Covid and Buyers to Portland’s Rescue?

With Portland’s downtown businesses in freefall and homelessness on the rise there and in the close-in neighborhoods residential real estate nonetheless remains a seller’s market and this year March is coming in like a lion:

March typically launches the prime-time real estate market, which spans about eight months. What’s ahead? The average price for a Portland area home rose to $542,000, according to the latest housing report, which benefits sellers and keeps pressure on buyers to act fast, make concessions and select from a small amount of homes for sale.

“The biggest story continues to be the lack of inventory, which has been historically low for nine months,” says Suzanne Page, a broker with John L. Scott Southwest Portland…

The limited amount of residential properties available “continues to backlog our buyers, creating this crazy, pent-up demand,” says Page. “And I don’t see it slowing down. Overall, the influx to the Portland metro real estate market is greater than the exodus out.”

Prices are escalating, according to the latest Regional Multiple Listing Service (RMLS) report.

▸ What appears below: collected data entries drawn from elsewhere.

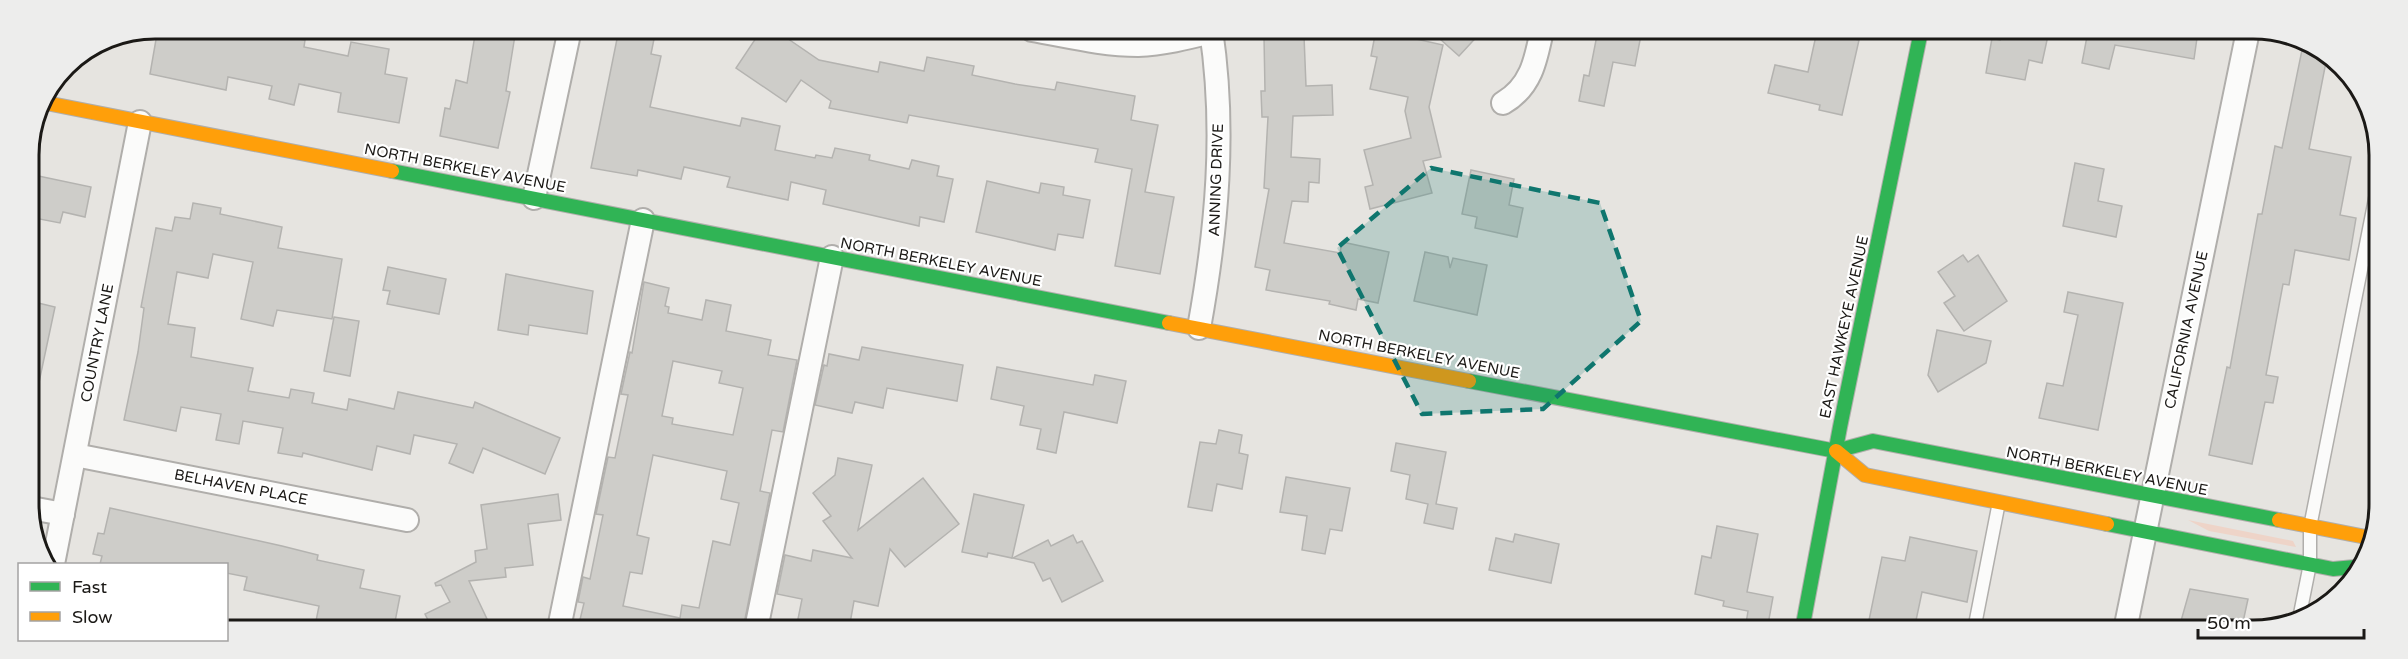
<svg xmlns="http://www.w3.org/2000/svg" width="2408" height="659" font-family="'Varela Round',sans-serif">
  <rect width="100%" height="100%" fill="#e6e4e0"/>
  <polygon fill="#eed4c8" points="2188,520 2293,541 2296,547 2209,531"/>
  <g fill="#cecdc9" stroke="#b4b3b0" stroke-width="1.5" fill-rule="evenodd">
    <polygon points="158,28 240,29 305,40 304,47 348,56 351,42 389,49 385,74 407,78 399,123 338,112 341,93 299,84 294,105 269,99 272,86 228,77 226,90 150,74"/>
    <polygon points="476,29 516,29 506,91 510,92 498,148 440,136 445,108 450,109 456,80 467,83"/>
    <polygon points="619,29 656,29 651,54 661,56 650,107 740,126 742,118 780,126 775,150 815,158 816,155 832,158 835,148 870,155 869,160 909,169 912,160 939,166 937,176 953,179 944,222 920,217 919,226 823,204 826,190 791,182 788,200 727,187 730,177 684,167 681,179 638,170 637,176 591,168"/>
    <polygon points="762,29 774,38 778,32 819,60 878,72 880,62 924,71 927,57 974,66 972,75 1015,84 1055,90 1057,82 1135,96 1131,120 1158,125 1145,192 1174,197 1160,274 1115,266 1132,169 1095,162 1098,149 909,115 907,123 829,108 831,101 801,80 786,102 736,68"/>
    <polygon points="1376,30 1443,45 1429,107 1441,157 1423,161 1432,193 1370,209 1365,187 1373,185 1364,150 1411,138 1405,111 1408,97 1370,89 1377,57 1371,56"/>
    <polygon points="1430,30 1483,30 1459,56"/>
    <polygon points="1598,30 1642,30 1635,66 1613,62 1604,106 1579,101 1584,75 1589,76"/>
    <polygon points="1817,31 1859,40 1842,115 1819,110 1820,105 1768,93 1775,65 1808,72"/>
    <polygon points="2002,31 2049,31 2042,63 2029,60 2025,80 1986,73 1992,38 2000,40"/>
    <polygon points="2088,31 2198,31 2194,59 2115,45 2109,69 2082,63"/>
    <polygon points="1304,36 1306,86 1332,85 1333,115 1293,116 1291,157 1320,159 1319,183 1309,182 1308,202 1292,201 1284,243 1340,253 1342,242 1389,252 1378,303 1358,299 1356,310 1329,304 1330,301 1266,290 1270,270 1255,267 1269,189 1264,188 1268,117 1262,117 1261,91 1265,91 1264,37"/>
    <polygon points="2303,45 2327,57 2309,149 2351,157 2340,215 2356,218 2349,260 2295,250 2289,285 2283,284 2266,375 2278,377 2273,403 2265,402 2252,464 2209,455 2227,367 2230,368 2258,214 2262,214 2275,146 2282,148"/>
    <polygon points="2075,163 2104,169 2098,201 2122,206 2116,237 2063,226"/>
    <polygon points="1471,170 1514,179 1509,205 1523,208 1517,237 1475,228 1477,217 1462,214"/>
    <polygon points="29,174 91,187 85,217 63,212 60,223 29,217"/>
    <polygon points="987,181 1039,193 1041,183 1064,187 1063,195 1090,200 1083,238 1058,234 1055,250 976,232"/>
    <polygon points="193,203 221,208 220,214 282,227 278,248 342,259 332,319 277,310 273,326 241,319 253,262 213,254 208,278 177,272 168,324 195,328 191,357 253,368 248,391 289,398 291,389 314,393 312,403 347,410 349,399 394,409 398,392 473,408 475,402 560,438 545,474 483,448 473,473 449,463 457,444 414,435 410,454 377,446 372,470 303,453 302,457 278,453 283,428 243,421 239,444 216,440 221,414 181,407 176,431 124,420 138,352 144,308 141,307 156,228 172,231 175,217 190,219"/>
    <polygon points="1425,252 1448,257 1450,268 1453,258 1487,265 1477,315 1414,301"/>
    <polygon points="1963,255 1968,262 1978,255 2007,301 1964,331 1944,303 1955,296 1938,272"/>
    <polygon points="388,267 446,279 439,314 387,304 390,291 383,290"/>
    <polygon points="506,274 593,291 587,334 529,325 528,335 498,330"/>
    <path d="M 644,282 L 669,288 L 665,306 L 669,307 L 668,313 L 702,320 L 706,300 L 731,305 L 726,331 L 771,340 L 768,355 L 797,360 L 783,432 L 772,430 L 760,491 L 770,493 L 743,629 L 578,628 L 584,603 L 578,602 L 583,577 L 590,579 L 603,515 L 596,514 L 608,457 L 615,458 L 628,395 L 621,394 L 630,352 L 632,353 ZM 673,361 L 722,371 L 719,383 L 743,388 L 733,435 L 672,424 L 673,418 L 662,416 ZM 653,455 L 727,471 L 721,499 L 739,503 L 730,545 L 713,541 L 699,608 L 682,605 L 680,618 L 623,606 L 630,572 L 642,574 L 649,538 L 637,535 Z"/>
    <polygon points="2068,292 2123,303 2098,430 2039,418 2047,383 2063,386 2078,315 2064,312"/>
    <polygon points="30,301 55,307 38,387 30,387"/>
    <polygon points="334,317 359,321 350,376 324,371"/>
    <polygon points="1937,330 1991,341 1986,363 1938,392 1928,375"/>
    <polygon points="862,347 963,365 957,401 887,388 883,408 855,402 852,413 815,405 824,365 827,366 829,354 859,360"/>
    <polygon points="997,367 1093,385 1095,375 1126,381 1117,423 1064,412 1056,453 1037,449 1041,429 1020,425 1024,406 991,399"/>
    <polygon points="1219,430 1242,435 1239,453 1248,455 1242,489 1217,484 1212,511 1188,507 1200,442 1216,444"/>
    <polygon points="1396,443 1446,452 1436,504 1457,508 1453,529 1424,523 1428,504 1406,499 1410,475 1391,471"/>
    <polygon points="838,458 872,465 858,530 923,478 959,524 905,567 890,549 878,606 854,601 849,629 796,629 802,599 777,594 785,555 811,561 813,550 852,558 823,521 831,516 813,493 835,475"/>
    <polygon points="1286,477 1350,488 1342,531 1330,529 1325,554 1302,550 1307,516 1280,512"/>
    <polygon points="558,494 561,520 528,524 533,565 505,568 506,577 469,581 487,619 468,628 432,628 425,614 450,602 441,585 436,586 435,583 476,562 475,551 487,549 481,505"/>
    <polygon points="974,494 1024,505 1012,558 988,553 987,557 962,552"/>
    <polygon points="110,508 282,546 318,555 317,560 364,570 360,588 400,596 394,627 362,621 360,628 315,626 319,606 244,590 247,577 226,573 226,564 100,564 102,556 93,554 98,533 104,534"/>
    <polygon points="1717,526 1758,534 1747,592 1773,597 1767,630 1745,630 1748,611 1723,606 1724,601 1695,594 1702,556 1711,558"/>
    <polygon points="1515,534 1559,544 1551,583 1489,570 1496,538 1513,542"/>
    <polygon points="1073,535 1077,543 1082,541 1103,581 1062,602 1050,578 1043,581 1034,563 1013,558 1048,540 1051,546"/>
    <polygon points="1910,537 1977,551 1967,602 1922,592 1914,630 1867,630 1882,557 1905,561"/>
    <polygon points="2190,589 2248,599 2243,622 2225,618 2222,630 2179,628"/>
  </g>
  <g fill="none" stroke-linecap="round" stroke-linejoin="round">
    <g stroke="#b0aeab" stroke-width="15">
      <g id="lane">
        <polyline points="2300,614 2310,564 2310,527 2377,189"/>
        <polyline points="1974,630 1999,502"/>
      </g>
    </g>
    <g stroke="#b0aeab" stroke-width="26">
      <g id="street">
        <path d="M 1032,30 C 1067,36 1102,45 1138,45 C 1163,44 1187,38 1211,32"/>
        <path d="M 1503,103 C 1531,87 1536,60 1542,30"/>
        <polyline points="534,198 570,29"/>
        <path d="M 1199,328 C 1217,229 1226,130 1211,30"/>
        <polyline points="75,455 407,520"/>
        <polyline points="31,508 63,514"/>
        <polyline points="53,564 140,122"/>
        <polyline points="559,628 643,220"/>
        <polyline points="756,629 832,257"/>
        <polyline points="2125,630 2248,31"/>
      </g>
    </g>
    <g stroke="#b0aeab" stroke-width="16">
      <g id="fast">
        <polyline points="392,171 1169,323"/>
        <polyline points="1469,381 1836,451 1873,441 2279,520"/>
        <polyline points="2107,524 2333,569 2355,567"/>
        <polyline points="1802,630 1840,427 1921,31"/>
      </g>
    </g>
    <g stroke="#b0aeab" stroke-width="16">
      <g id="slow">
        <polyline points="41,102 392,171"/>
        <polyline points="1169,323 1469,381"/>
        <polyline points="1836,451 1865,475 2107,524"/>
        <polyline points="2279,520 2371,538"/>
      </g>
    </g>
    <use href="#lane" stroke="#fbfbfa" stroke-width="12"/>
    <use href="#street" stroke="#fbfbfa" stroke-width="22"/>
    <use href="#fast" stroke="#30b455" stroke-width="14"/>
    <use href="#slow" stroke="#ff9f0a" stroke-width="14"/>
  </g>
  <path fill="#0f766e" fill-opacity="0.2" stroke="#0f766e" stroke-width="4.5" stroke-dasharray="12 8" stroke-linejoin="round" d="M 1431,168 L 1600,203 L 1641,321 L 1543,409 L 1422,414 L 1337,248 Z"/>
  <g text-anchor="middle" dominant-baseline="central" stroke-width="4.5" stroke-linejoin="round" paint-order="stroke">
    <g font-size="15" fill="#1b1916" stroke="#fff">
      <text transform="translate(465 168) rotate(11)">NORTH BERKELEY AVENUE</text>
      <text transform="translate(1216 180) rotate(-88)">ANNING DRIVE</text>
      <text transform="translate(941 262) rotate(11)">NORTH BERKELEY AVENUE</text>
      <text transform="translate(1844 327) rotate(-78)">EAST HAWKEYE AVENUE</text>
      <text transform="translate(2186 330) rotate(-78)">CALIFORNIA AVENUE</text>
      <text transform="translate(97 343) rotate(-79)">COUNTRY LANE</text>
      <text transform="translate(1419 354) rotate(11)">NORTH BERKELEY AVENUE</text>
      <text transform="translate(2107 471) rotate(11)">NORTH BERKELEY AVENUE</text>
      <text transform="translate(241 487) rotate(11)">BELHAVEN PLACE</text>
    </g>
  </g>
  <path d="M0 0H2408V659H0ZM155 39H2253A116 116 0 0 1 2369 155V504A116 116 0 0 1 2253 620H155A116 116 0 0 1 39 504V155A116 116 0 0 1 155 39Z" fill="#ededec" fill-rule="evenodd"/>
  <path fill="none" stroke="#1b1916" stroke-width="3" d="M155 39H2253A116 116 0 0 1 2369 155V504A116 116 0 0 1 2253 620H155A116 116 0 0 1 39 504V155A116 116 0 0 1 155 39Z"/>
  <rect x="18" y="563" width="210" height="78" fill="#ffffff" stroke="#a4a3a2" stroke-width="1.5"/>
  <rect x="30" y="582" width="30" height="9" fill="#30b455" stroke="#a4a3a2" stroke-width="1.5"/>
  <text x="72" y="593" font-size="18" fill="#1b1916">Fast</text>
  <rect x="30" y="612" width="30" height="9" fill="#ff9f0a" stroke="#a4a3a2" stroke-width="1.5"/>
  <text x="72" y="623" font-size="18" fill="#1b1916">Slow</text>
  <path d="M2198 629v9h166v-9" fill="none" stroke="#1b1916" stroke-width="3"/>
  <text x="2207" y="629" font-size="18" fill="#1b1916" stroke="#ffffff" stroke-width="4.5" paint-order="stroke">50 m</text>
</svg>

I’ve read that among antifa’s goals is the destruction of property values. Antifa’s detractors can’t be blamed for sharing a desire for the local market here to crater, reflecting the degradation of life here and, maybe somehow, prompting local government and a placid public to opposition. But, despite businesses fleeing downtown and commercial real estate there moribund, buyers continue to pour into Portland’s suburban neighborhoods. Coronavirus lockdowns and the increase in working from home are sparing politicians and their implicit allies in real estate that reckoning by spurring a shift to the suburbs.

The pandemic has redefined how many Americans work, forced more of us to find refuge in our homes, and called into question the necessity of those dreaded commutes to a downtown office.

We are seeing these issues play out in real estate markets. Single-family home prices are on the rise — increasing 7 percent during the past calendar year. Meanwhile, commercial real estate demand has remained relatively flat — perhaps a surprise given the massive shift to working from home. 

But underneath these aggregate trends lie a substantial reallocation of demand away from city centers toward city suburbs for the largest metro areas in the U.S. 

This creates what we call the “donut effect”: rising prices in the suburbs and slumping prices in major city centers being hollowed out by a fear of crowds and the growth of working from home.

Portland’s downtown is being hollowed out already in the wake of rioting. The effect of our new anarchy is combining with Covid restrictions, of questionable utility, to spur a new flight to the suburbs–years of progressive Portland’s success in creating a livable downtown is quickly being spent, at the same time any political reckoning for that is deferred by the influx of homebuyers and better than expected tax revenues in the wake of all the rioting.